As I say, it's difficult to compare with different eras but while defeating Coventry is probably the club's finest one-off result the 2016/17 run is, without doubt, the best in the club's history. It was also the most dramatic because of the late goals, that penalty and that night at Kingsmeadow.

AMBER: What about the other cup competitions? The focus now is very much on the FA Cup and FA Trophy but there have been times when we would have entered five or six cup competitions. Which of those games stand out for you?

MARK: The AIT Final of 1979 in Chieti is the stand out moment for me since I started watching U's in December 1969. It helps that we won but the whole journey by train is engraved in my memory plus the fact it was the first time I had ever been abroad (I was 17) and had only left school about a month before. The seven of us who made that rail journey had to endure some arduous times (standing up for 8 hours on one leg of the trip and the lack of washing opportunities) but we had fun too and Bob Budd brewing up on a primus stove on the train and getting away with it was one of the more memorable. To travel all that way & see your team win and for no other English club to match the achievement before or since (we did come close twice though) makes it my stand out match.

Of course the 1980 and 1982 AIT trips also stand out, particularly the week in Sorrento. I think the AIT adventures were the making of the modern day club and were the catalyst for a decade of success on the pitch and the “fans” club moniker that is attached to the club to this day was born out of them.

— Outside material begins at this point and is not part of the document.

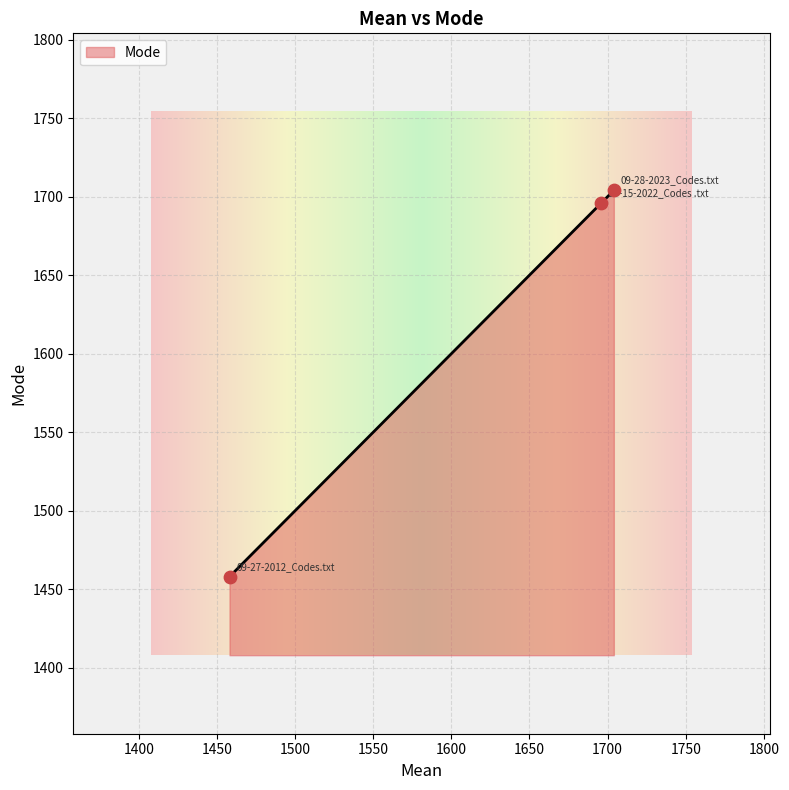

What is the difference between the second highest and minimum values?

238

Defeating Walton & Hersham 4-0  in the SSC replay at Fetcham Grove in 1970 springs to mind because it was the first trophy I saw U's win as does that late, late win against Carshalton at Woking in the SSC when we were losing to Dacky's goal with a minute left and ended up winning by 3-1.

AMBER: The last two seasons have seen a rapid increase in our home attendances. Since Christmas we have seen four league games with crowds in excess of 2,000. When was the last time the club averaged gates at those levels ?

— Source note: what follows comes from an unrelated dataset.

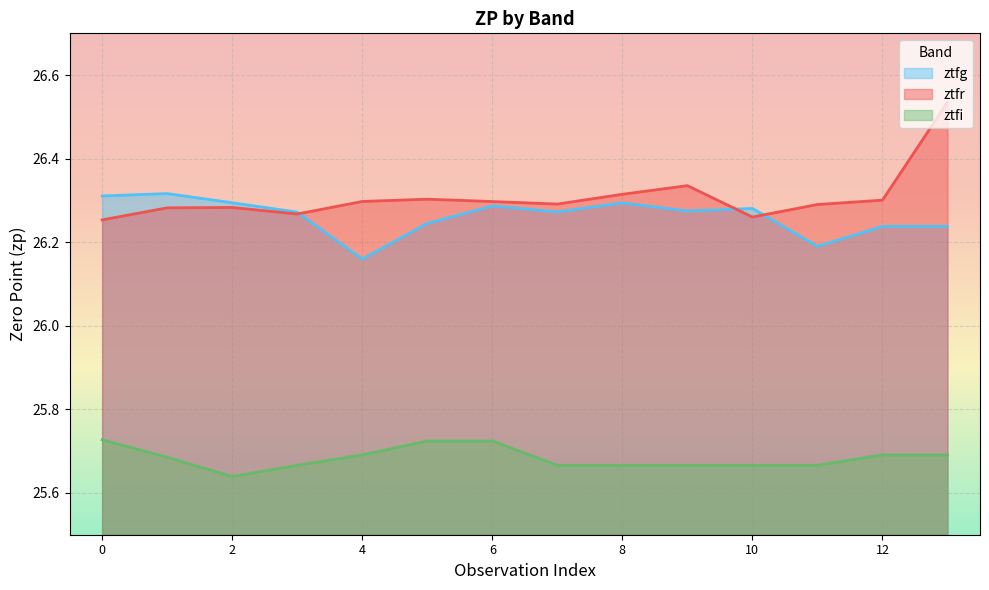

Is it true that ztfi equals 45.0 at 6?

False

MARK: Unfortunately, it is only in recent times that attendances have been regularly recorded or at least announced but our average league gate of 1600 plus this season has probably not been seen since around the late 1960's. Certainly not been achieved since then.

AMBER: You've seen most of the club's greatest successes. What would be your ambition for next season?

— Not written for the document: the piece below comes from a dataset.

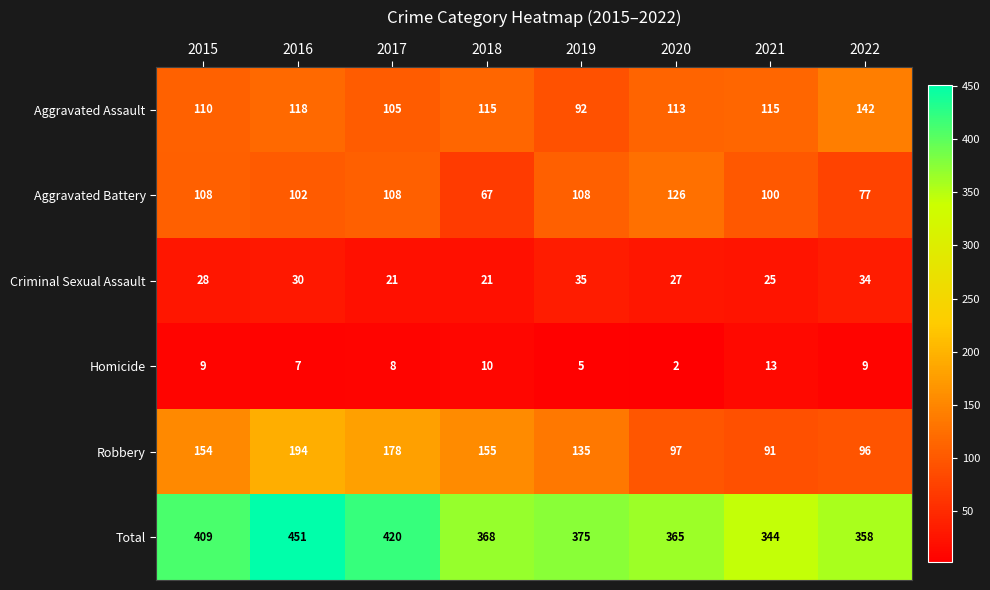

Between 2017 and 2020, which series saw the biggest shift?

Robbery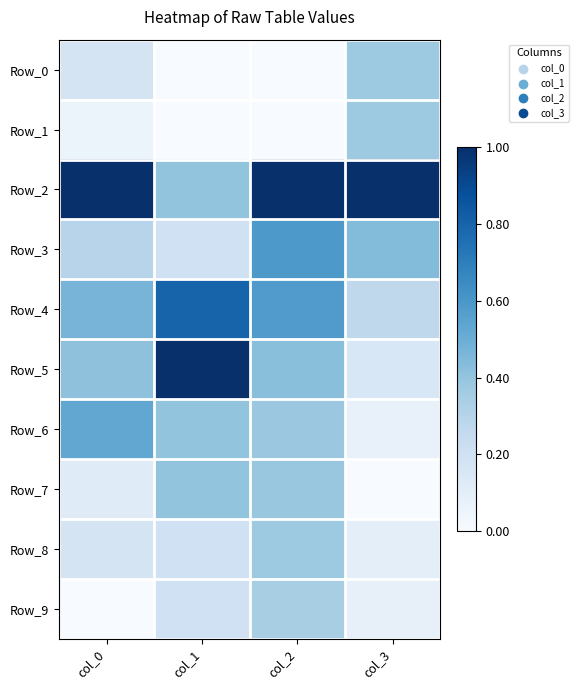

Which series has the largest range (max minus min)?

Row_5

MARK: Improve our National League position and avoid “second-season syndrome”. Bromley & Boreham Wood both managed to and I don't see why we shouldn't either. The real one for me though, would be to get to Wembley (and bloody well win!!).

To add (if I may): Anybody who has been watching Sutton over a similar period to me has been very lucky. Yes, we have had our bad times, relegated twice from the Conference and the 76/7 and 94/5 Isthmian campaigns when the club flirted dangerously with relegation and then 07/08 (the worst of the lot) but they are outweighed massively by the FA Cup runs, FA Trophy runs, four Isthmian titles, a NL South title and then the season just gone.

Perhaps 07/08 was needed to refresh the club because since Dos arrived the whole dynamic has changed and with the backing of the Directors he has transformed SUFC on and off the pitch and I am sure with more to come.

For us “older” fans, the last nine years sits favourably with the “golden” decade of the 1960's and the achievements of the 1980's under the Molloy/Williams partnership.

The 2016/17 season has been one of the most enjoyable for me and not just because of the cup run. I have loved travelling up and down the country to watch the team play with some great rail trips with some fantastic people. This season's set of players have been a pleasure to watch (win or lose) and how they have bought into the club is a superb example of Dos and his football management team's ability to get the best out of the squad on and off the pitch. I know they get paid to play but their collective attitude has been superb, an approach that has grown under the Doswell years.

Amber: Mark, thank you for your time.